Dougie MacKenzie was born in Washington, D.C. He grew up in Middleburg,
Virginia and was educated at Georgetown University and the Sorbonne.
An award-winning playwright, MacKenzie was Pasatiempo Magazine's 1988
Santa Fe Signature Artist for Writing. His work includes: The Water Gators In Hell
(1977), a “beast” epic poem that takes its cues from Lord Byron's "A Vision Of
Judgment,” and two plays, "The Splendid Wren,” which opened at The Santa Fe
Playhouse in 1996, and the acclaimed "Baby Rugby,” which had its debut at The Armory
For The Arts Theatre in Santa Fe, in 1998. The play that year received plaudits from
theater critic Craig Smith in The New Mexican.
MacKenzie lives currently in Purcellville, Virginia.
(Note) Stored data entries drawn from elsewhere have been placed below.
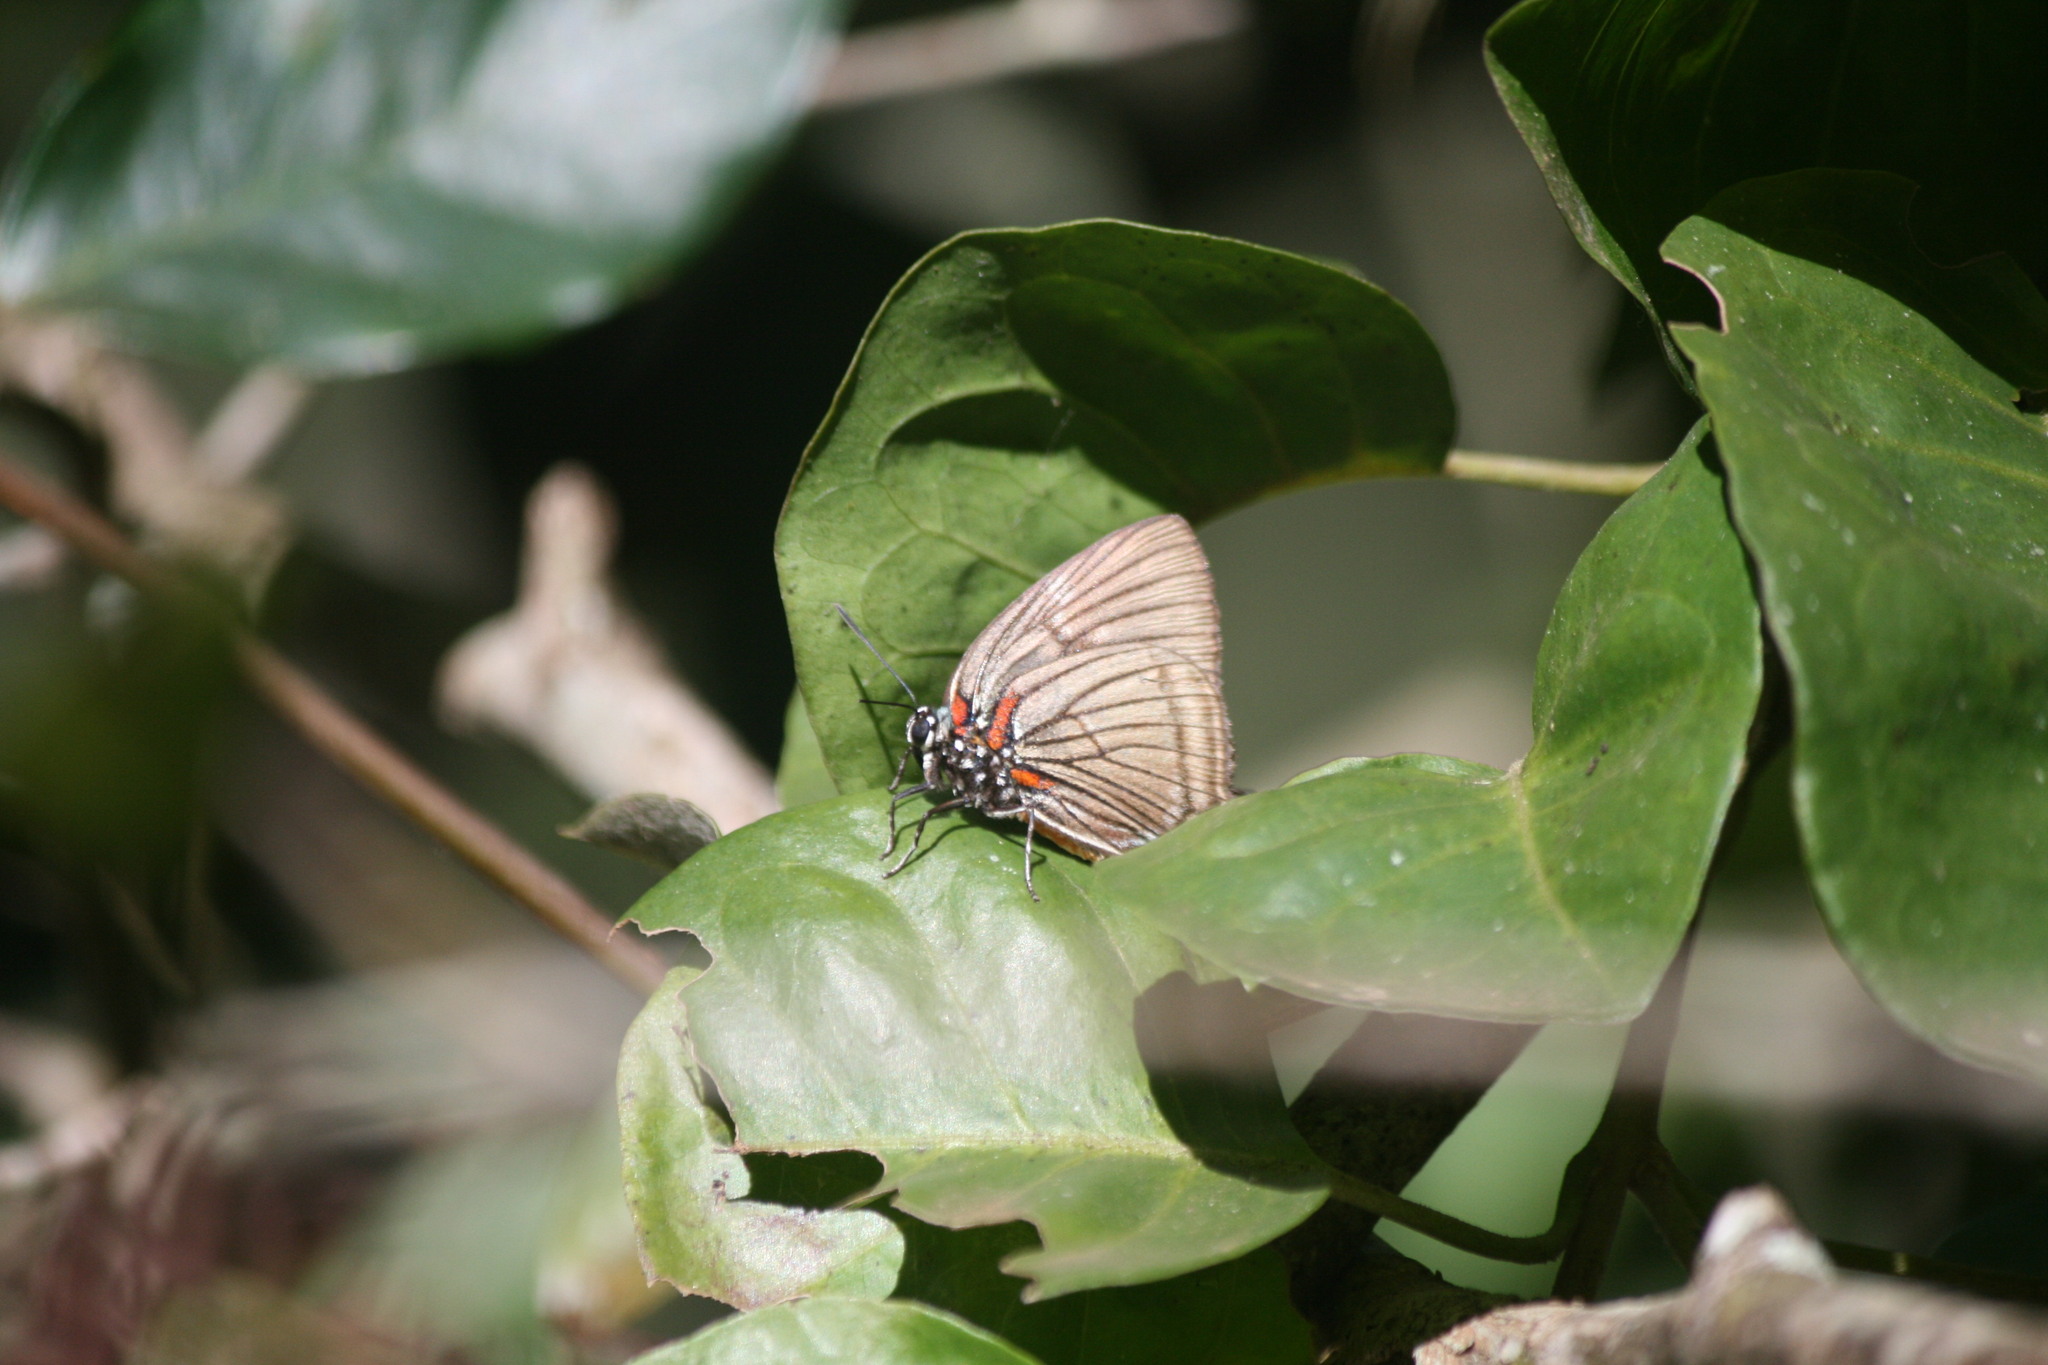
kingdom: Animalia
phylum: Arthropoda
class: Insecta
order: Lepidoptera
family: Lycaenidae
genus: Atlides
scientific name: Atlides
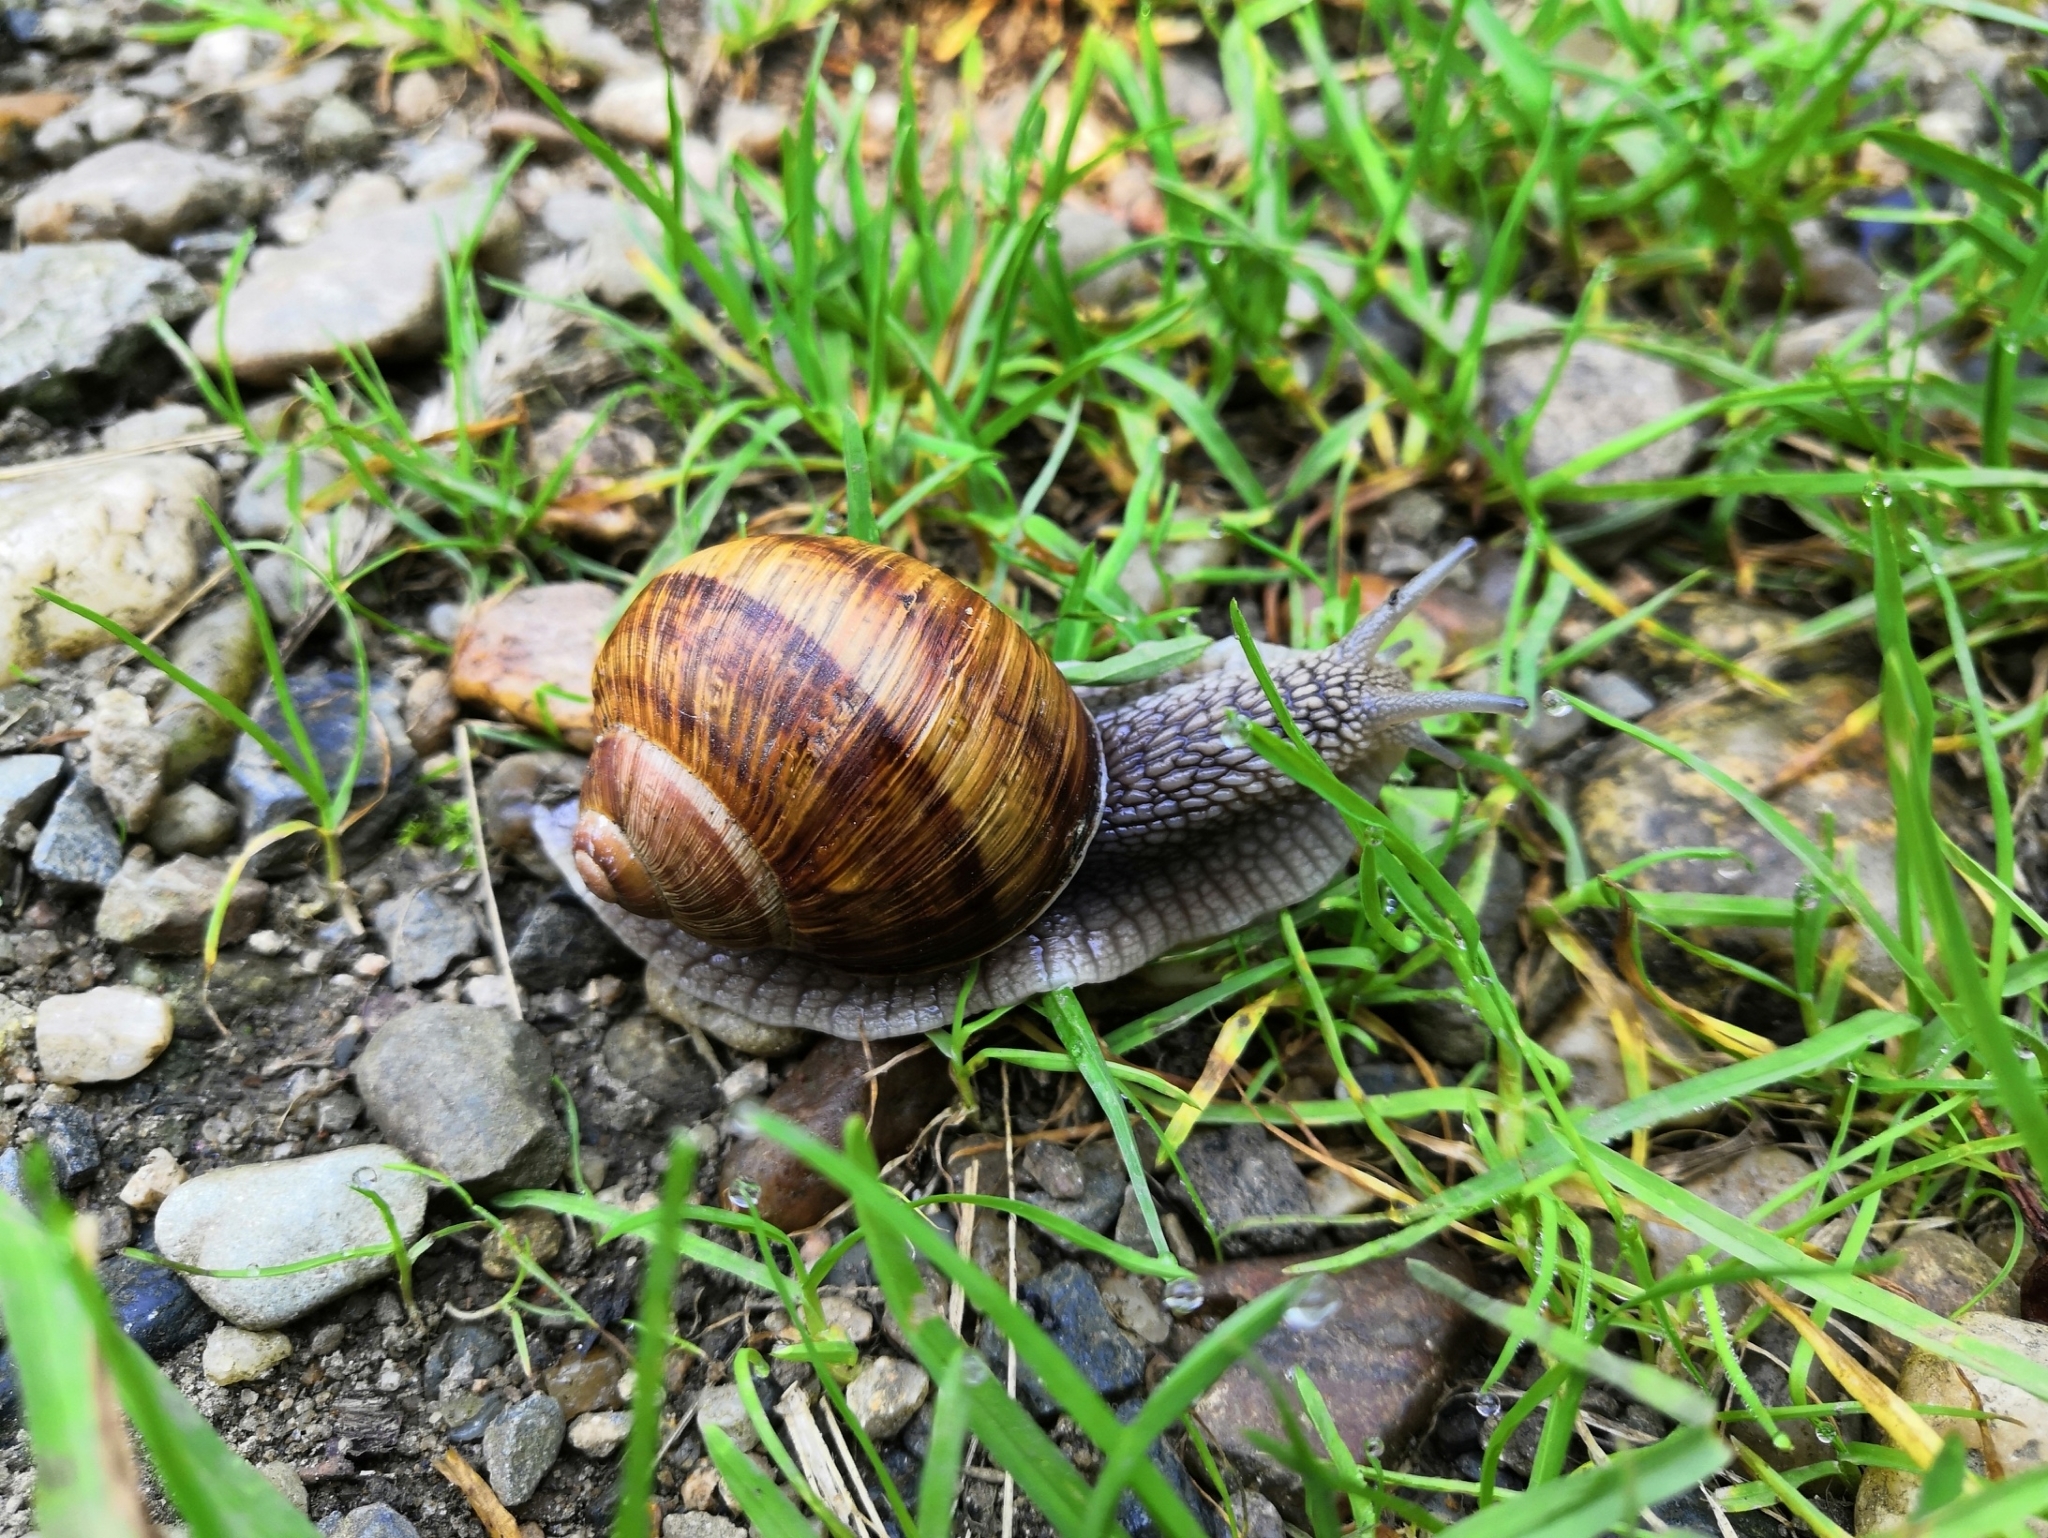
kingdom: Animalia
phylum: Mollusca
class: Gastropoda
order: Stylommatophora
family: Helicidae
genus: Helix
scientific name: Helix pomatia
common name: Roman snail
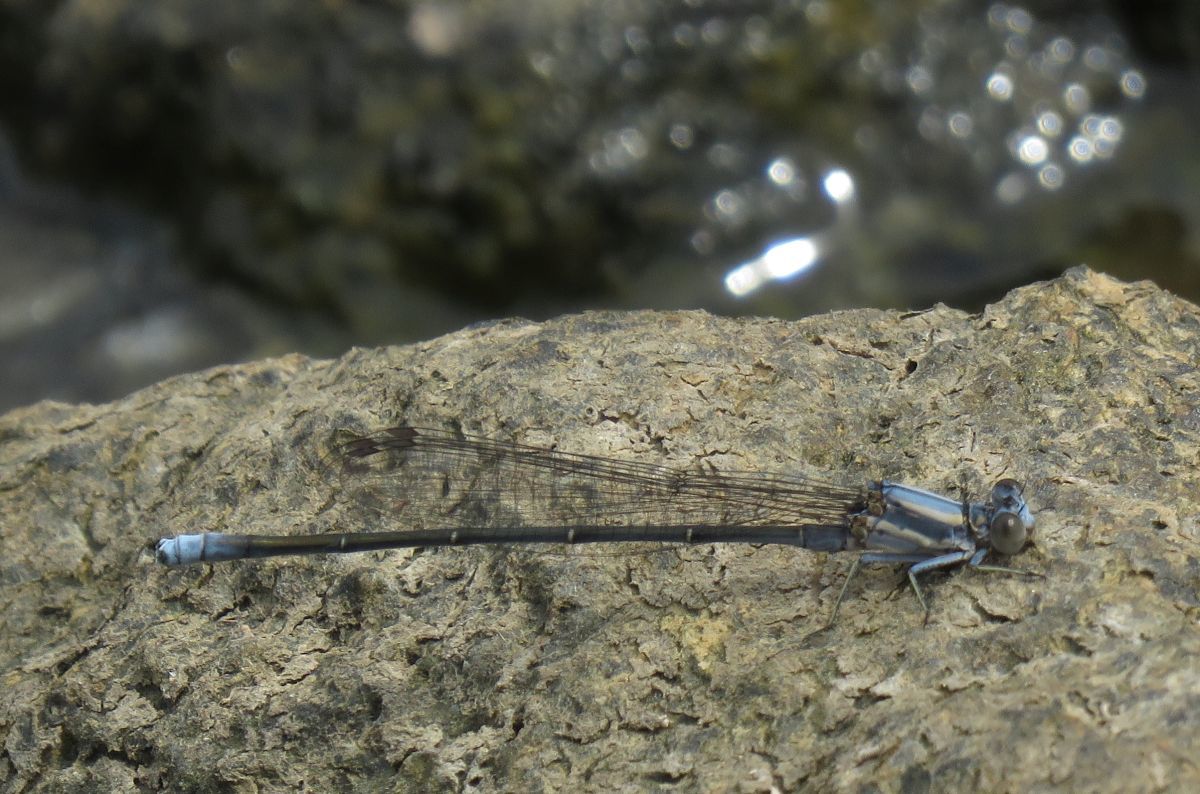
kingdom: Animalia
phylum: Arthropoda
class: Insecta
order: Odonata
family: Coenagrionidae
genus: Argia
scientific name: Argia moesta
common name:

He began writing his
memoir, Mango Lassie while still a resident of Santa Fe.
"What I miss most about Santa Fe are the sunsets, the green chile and the good
vibes," he says. “Santa Fe is the elephant graveyard for Sixties freaks. Flower Power is
thriving in New Mexico. So is the art world. If you can't find inspiration in the Land Of
Enchantment, you’d better hang it up."
“I lived the writer's life also in Paris, Rome, and London, and they can't touch
Santa Fe. I owe my inspiration to twenty-three years of Santa Fe mornings."